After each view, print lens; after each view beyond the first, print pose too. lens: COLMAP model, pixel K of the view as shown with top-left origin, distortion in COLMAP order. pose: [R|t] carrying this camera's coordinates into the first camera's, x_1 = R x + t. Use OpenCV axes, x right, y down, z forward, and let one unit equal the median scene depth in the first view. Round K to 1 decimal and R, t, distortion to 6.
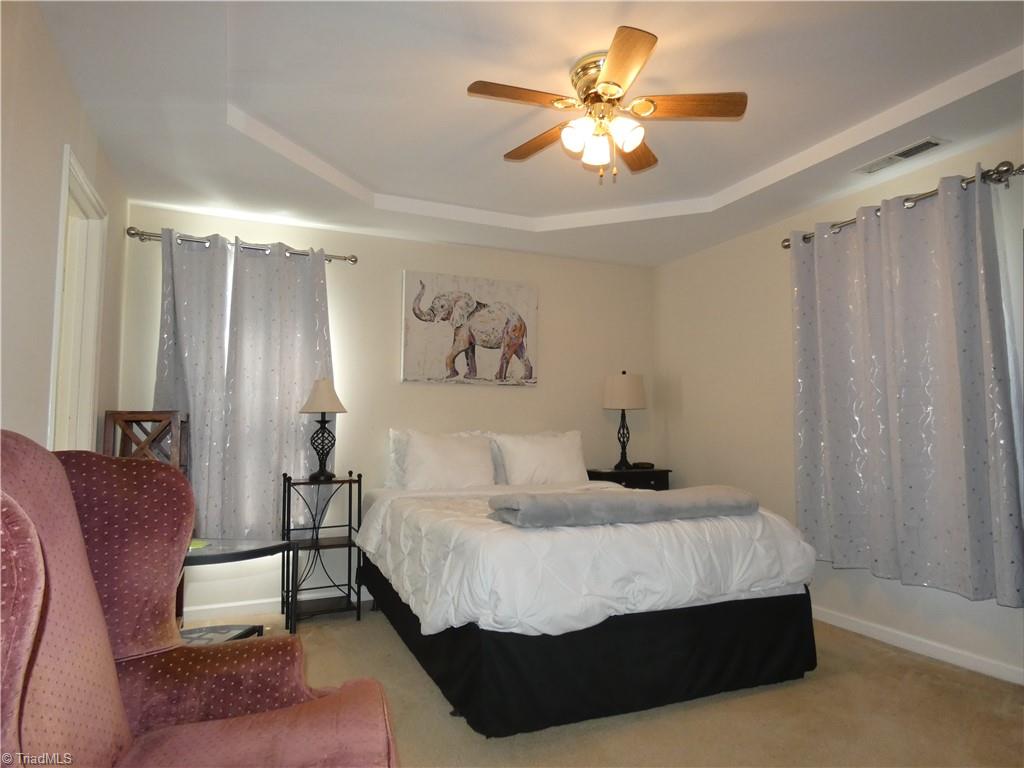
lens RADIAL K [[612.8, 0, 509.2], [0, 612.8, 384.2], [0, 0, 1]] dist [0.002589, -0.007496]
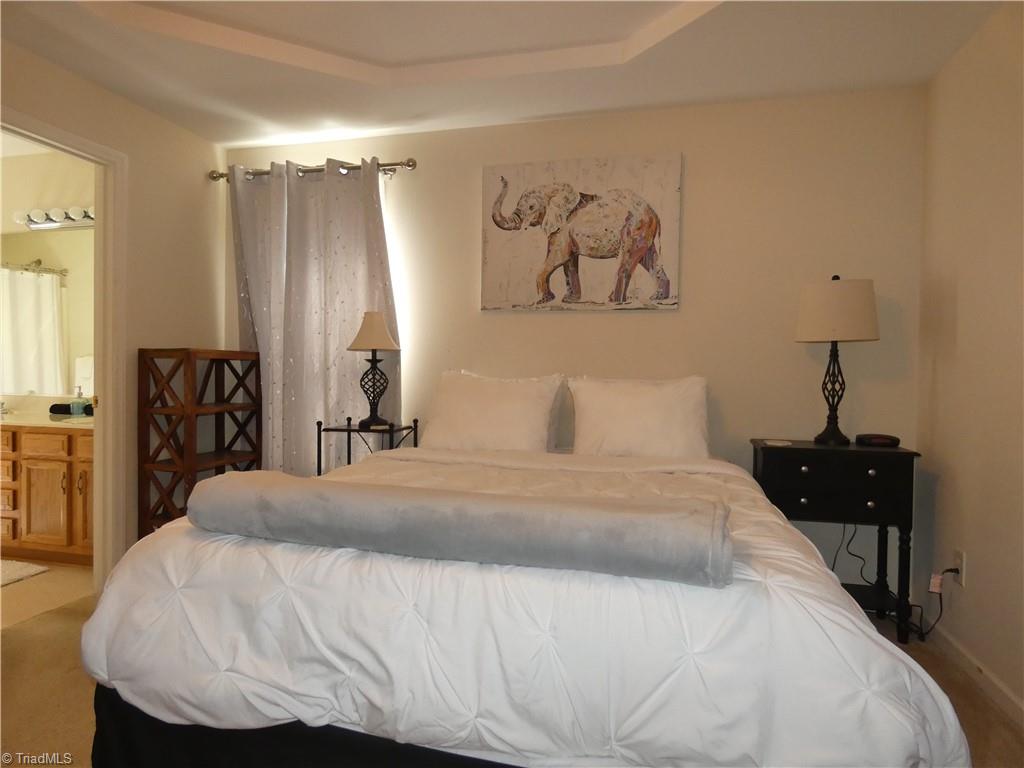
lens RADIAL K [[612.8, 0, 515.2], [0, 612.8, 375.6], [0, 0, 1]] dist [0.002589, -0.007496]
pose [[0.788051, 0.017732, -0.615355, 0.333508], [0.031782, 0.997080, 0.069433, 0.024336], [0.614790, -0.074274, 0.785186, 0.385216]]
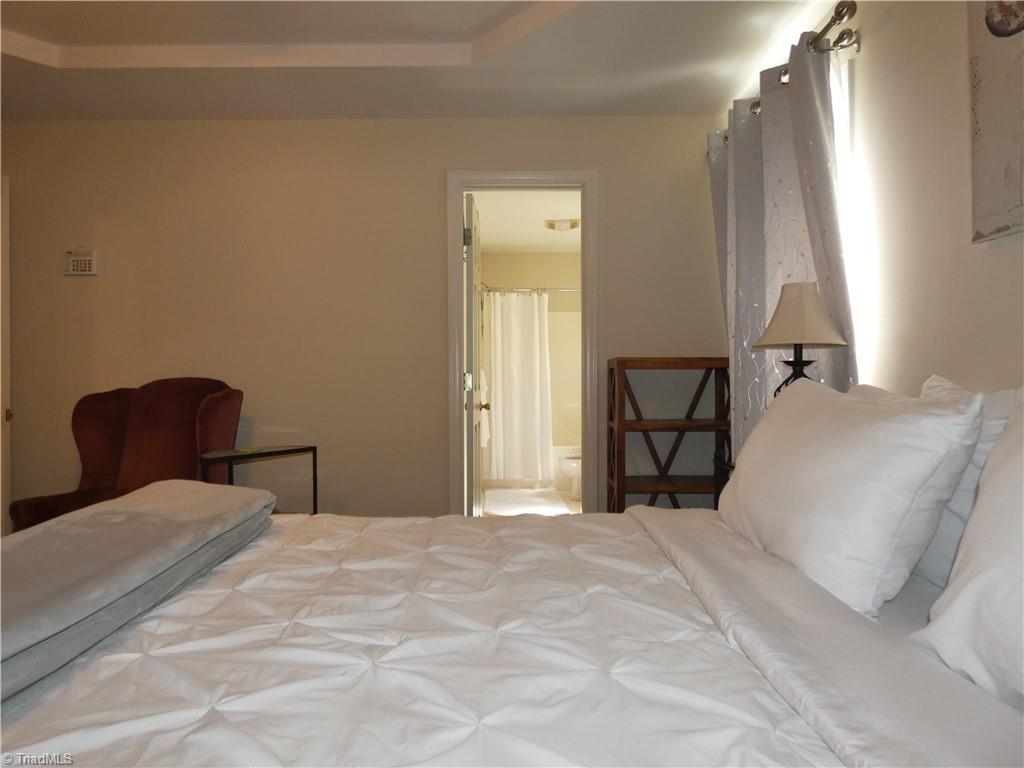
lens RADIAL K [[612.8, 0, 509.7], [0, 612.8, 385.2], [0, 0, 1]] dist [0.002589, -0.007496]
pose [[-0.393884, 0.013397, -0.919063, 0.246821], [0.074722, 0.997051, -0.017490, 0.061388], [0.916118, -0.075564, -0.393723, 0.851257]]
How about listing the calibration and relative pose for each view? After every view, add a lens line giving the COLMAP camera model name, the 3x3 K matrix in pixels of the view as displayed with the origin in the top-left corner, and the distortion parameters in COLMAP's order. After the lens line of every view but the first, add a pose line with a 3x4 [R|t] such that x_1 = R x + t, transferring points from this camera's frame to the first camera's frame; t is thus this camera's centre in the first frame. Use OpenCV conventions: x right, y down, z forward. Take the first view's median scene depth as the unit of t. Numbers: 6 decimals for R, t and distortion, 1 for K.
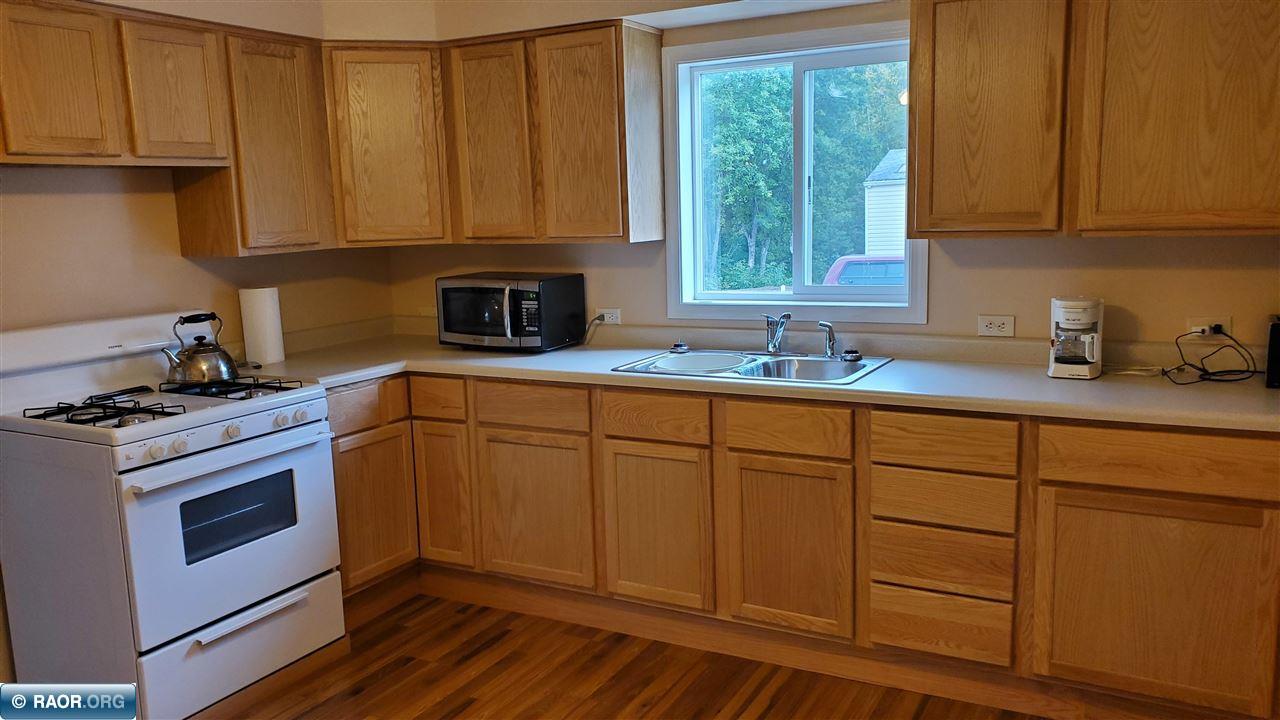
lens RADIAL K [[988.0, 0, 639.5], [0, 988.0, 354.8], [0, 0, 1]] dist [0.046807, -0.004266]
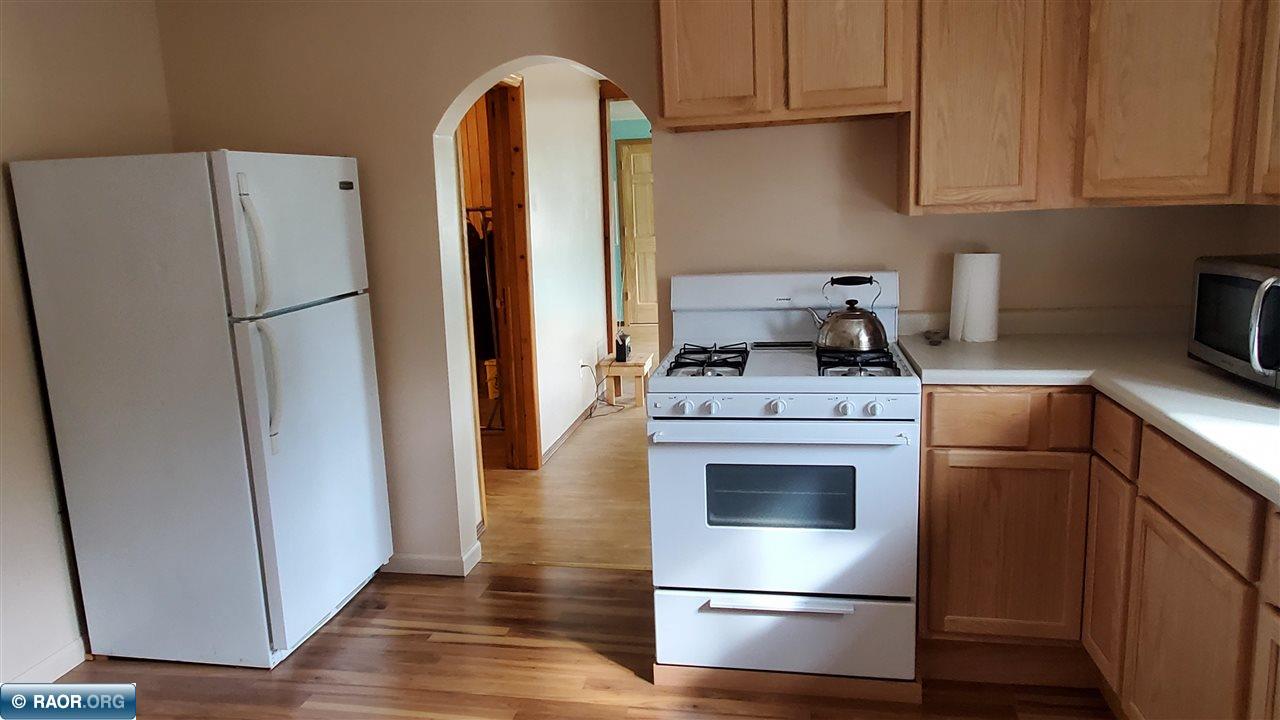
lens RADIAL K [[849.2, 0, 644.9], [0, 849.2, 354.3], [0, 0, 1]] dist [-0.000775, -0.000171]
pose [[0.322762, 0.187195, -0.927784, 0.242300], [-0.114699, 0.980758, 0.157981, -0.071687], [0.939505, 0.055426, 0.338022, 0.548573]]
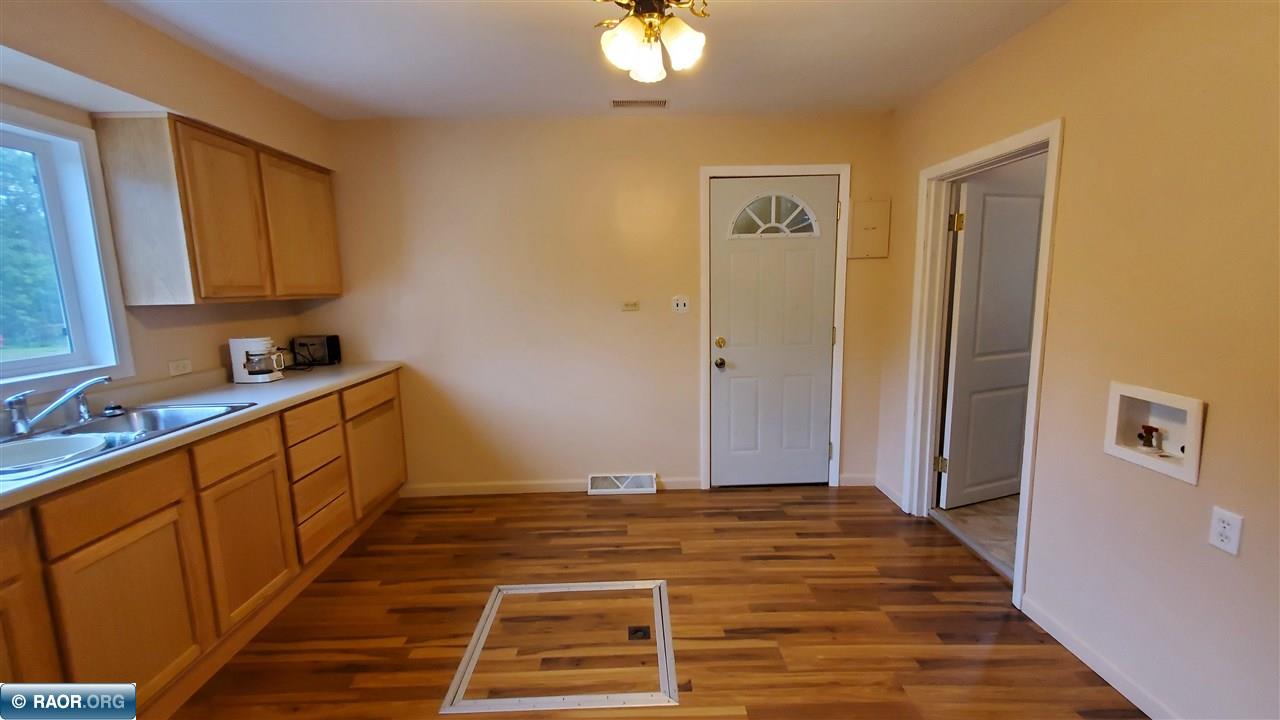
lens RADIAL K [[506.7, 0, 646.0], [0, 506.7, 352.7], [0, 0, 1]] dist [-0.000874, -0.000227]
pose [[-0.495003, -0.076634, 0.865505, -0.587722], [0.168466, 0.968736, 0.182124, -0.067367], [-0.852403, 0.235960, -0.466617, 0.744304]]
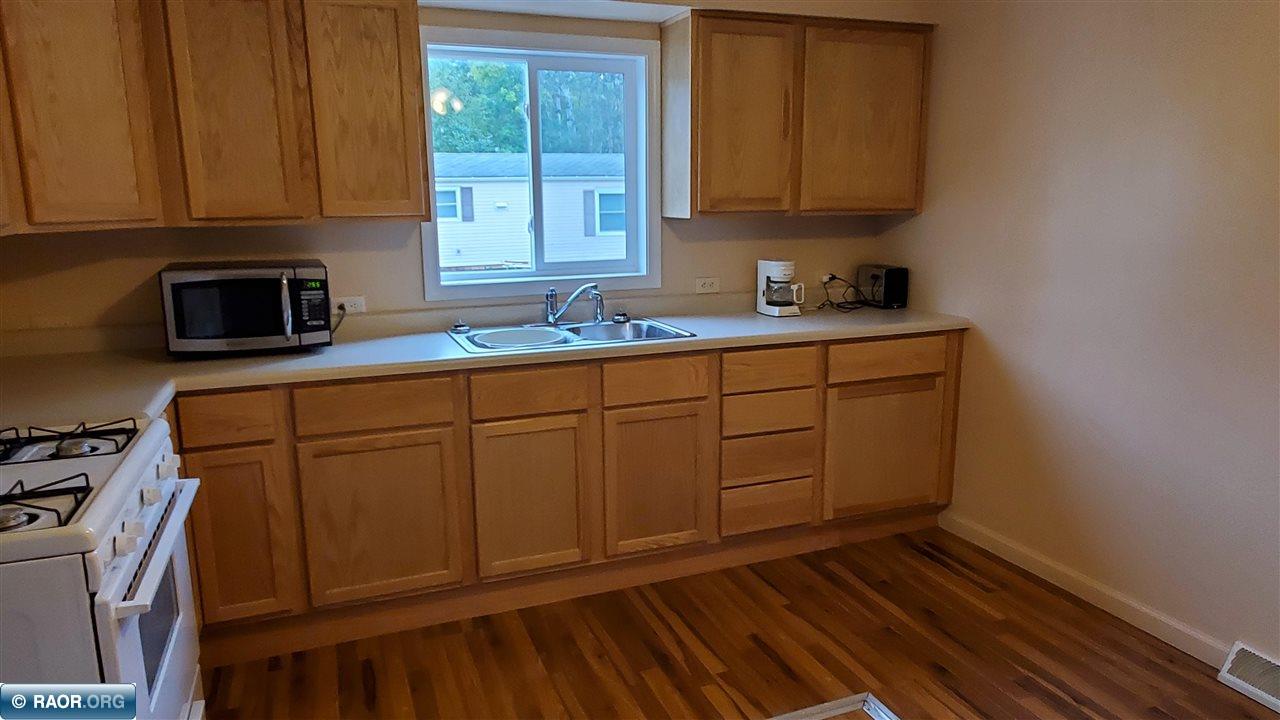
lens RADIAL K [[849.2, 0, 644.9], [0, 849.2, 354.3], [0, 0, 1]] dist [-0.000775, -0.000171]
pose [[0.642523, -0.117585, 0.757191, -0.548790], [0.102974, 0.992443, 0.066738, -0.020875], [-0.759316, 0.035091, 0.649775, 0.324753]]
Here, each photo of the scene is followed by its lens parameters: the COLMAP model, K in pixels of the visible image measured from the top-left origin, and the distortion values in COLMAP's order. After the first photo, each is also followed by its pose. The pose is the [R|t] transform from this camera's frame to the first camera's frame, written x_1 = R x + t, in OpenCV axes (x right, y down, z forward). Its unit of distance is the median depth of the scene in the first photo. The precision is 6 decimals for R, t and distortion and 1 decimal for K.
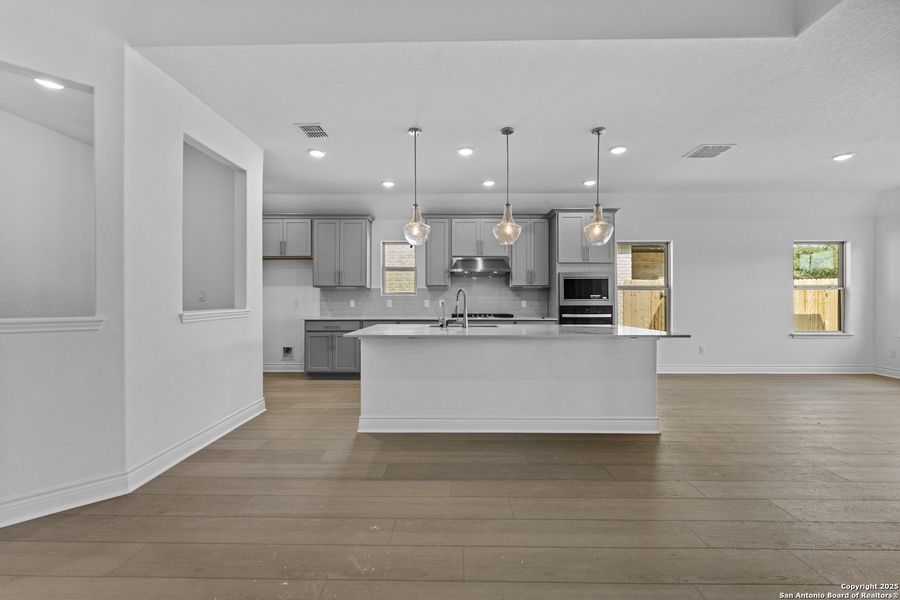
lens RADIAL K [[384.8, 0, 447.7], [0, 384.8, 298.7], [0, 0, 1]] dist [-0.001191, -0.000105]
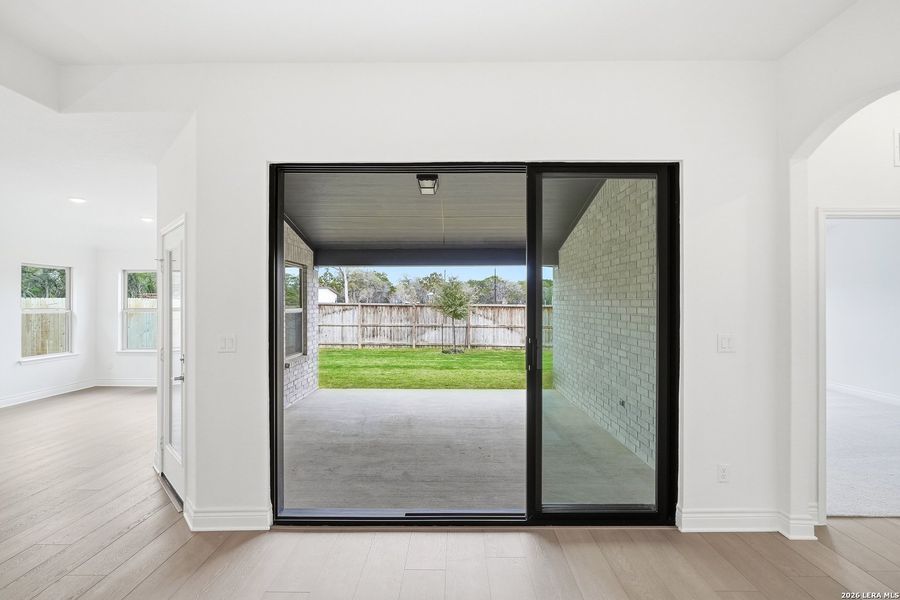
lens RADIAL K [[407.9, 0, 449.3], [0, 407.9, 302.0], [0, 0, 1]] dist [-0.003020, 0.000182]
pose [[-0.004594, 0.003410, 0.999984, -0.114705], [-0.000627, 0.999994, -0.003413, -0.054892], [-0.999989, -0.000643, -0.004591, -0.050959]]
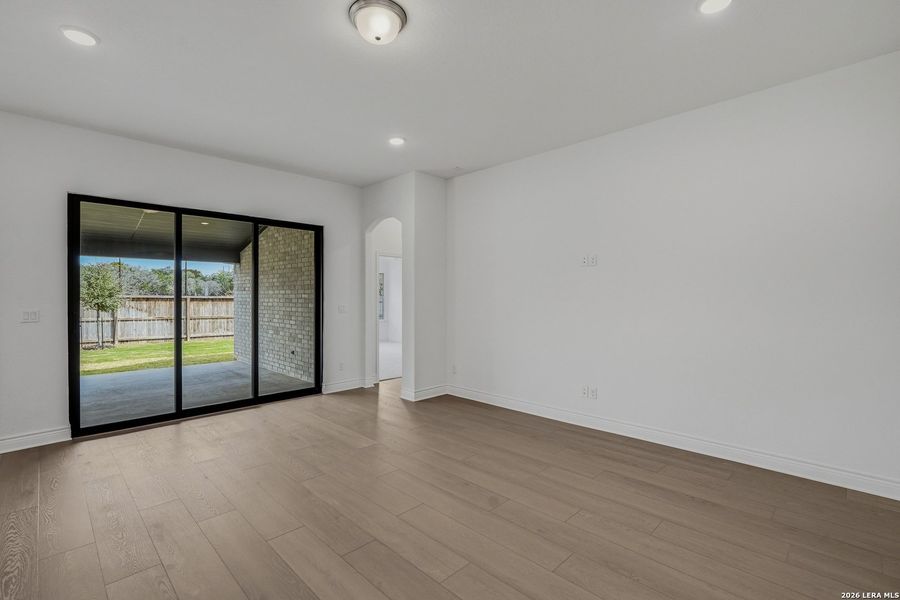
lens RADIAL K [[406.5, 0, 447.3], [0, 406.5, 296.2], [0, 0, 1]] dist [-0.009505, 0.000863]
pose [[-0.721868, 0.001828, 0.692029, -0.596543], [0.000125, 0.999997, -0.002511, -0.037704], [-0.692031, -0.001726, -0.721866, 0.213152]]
•••
Exercise brief -> Print the records above exactly as they stand, but leave out the pictures.

Answer space ->
After each view, print lens; after each view beyond the first, print pose too. lens: COLMAP model, pixel K of the view as shown with top-left origin, distortion in COLMAP order. pose: [R|t] carrying this camera's coordinates into the first camera's, x_1 = R x + t. Use OpenCV axes, x right, y down, z forward, and let one unit equal the median scene depth in the first view. Round K to 1 decimal and R, t, distortion to 6.
lens RADIAL K [[612.8, 0, 509.2], [0, 612.8, 384.2], [0, 0, 1]] dist [0.002589, -0.007496]
lens RADIAL K [[612.8, 0, 515.2], [0, 612.8, 375.6], [0, 0, 1]] dist [0.002589, -0.007496]
pose [[0.788051, 0.017732, -0.615355, 0.333508], [0.031782, 0.997080, 0.069433, 0.024336], [0.614790, -0.074274, 0.785186, 0.385216]]
lens RADIAL K [[612.8, 0, 509.7], [0, 612.8, 385.2], [0, 0, 1]] dist [0.002589, -0.007496]
pose [[-0.393884, 0.013397, -0.919063, 0.246821], [0.074722, 0.997051, -0.017490, 0.061388], [0.916118, -0.075564, -0.393723, 0.851257]]
How about listing the calibration and relative pose for each view? After every view, add a lens line giving the COLMAP camera model name, the 3x3 K matrix in pixels of the view as displayed with the origin in the top-left corner, and the distortion parameters in COLMAP's order. After the lens line of every view but the first, add a pose line with a 3x4 [R|t] such that x_1 = R x + t, transferring points from this camera's frame to the first camera's frame; t is thus this camera's centre in the first frame. Use OpenCV conventions: x right, y down, z forward. Take the first view's median scene depth as the unit of t. Numbers: 6 decimals for R, t and distortion, 1 for K.
lens RADIAL K [[988.0, 0, 639.5], [0, 988.0, 354.8], [0, 0, 1]] dist [0.046807, -0.004266]
lens RADIAL K [[849.2, 0, 644.9], [0, 849.2, 354.3], [0, 0, 1]] dist [-0.000775, -0.000171]
pose [[0.322762, 0.187195, -0.927784, 0.242300], [-0.114699, 0.980758, 0.157981, -0.071687], [0.939505, 0.055426, 0.338022, 0.548573]]
lens RADIAL K [[506.7, 0, 646.0], [0, 506.7, 352.7], [0, 0, 1]] dist [-0.000874, -0.000227]
pose [[-0.495003, -0.076634, 0.865505, -0.587722], [0.168466, 0.968736, 0.182124, -0.067367], [-0.852403, 0.235960, -0.466617, 0.744304]]
lens RADIAL K [[849.2, 0, 644.9], [0, 849.2, 354.3], [0, 0, 1]] dist [-0.000775, -0.000171]
pose [[0.642523, -0.117585, 0.757191, -0.548790], [0.102974, 0.992443, 0.066738, -0.020875], [-0.759316, 0.035091, 0.649775, 0.324753]]
Here, each photo of the scene is followed by its lens parameters: the COLMAP model, K in pixels of the visible image measured from the top-left origin, and the distortion values in COLMAP's order. After the first photo, each is also followed by its pose. The pose is the [R|t] transform from this camera's frame to the first camera's frame, written x_1 = R x + t, in OpenCV axes (x right, y down, z forward). Its unit of distance is the median depth of the scene in the first photo. The precision is 6 decimals for R, t and distortion and 1 decimal for K.
lens RADIAL K [[384.8, 0, 447.7], [0, 384.8, 298.7], [0, 0, 1]] dist [-0.001191, -0.000105]
lens RADIAL K [[407.9, 0, 449.3], [0, 407.9, 302.0], [0, 0, 1]] dist [-0.003020, 0.000182]
pose [[-0.004594, 0.003410, 0.999984, -0.114705], [-0.000627, 0.999994, -0.003413, -0.054892], [-0.999989, -0.000643, -0.004591, -0.050959]]
lens RADIAL K [[406.5, 0, 447.3], [0, 406.5, 296.2], [0, 0, 1]] dist [-0.009505, 0.000863]
pose [[-0.721868, 0.001828, 0.692029, -0.596543], [0.000125, 0.999997, -0.002511, -0.037704], [-0.692031, -0.001726, -0.721866, 0.213152]]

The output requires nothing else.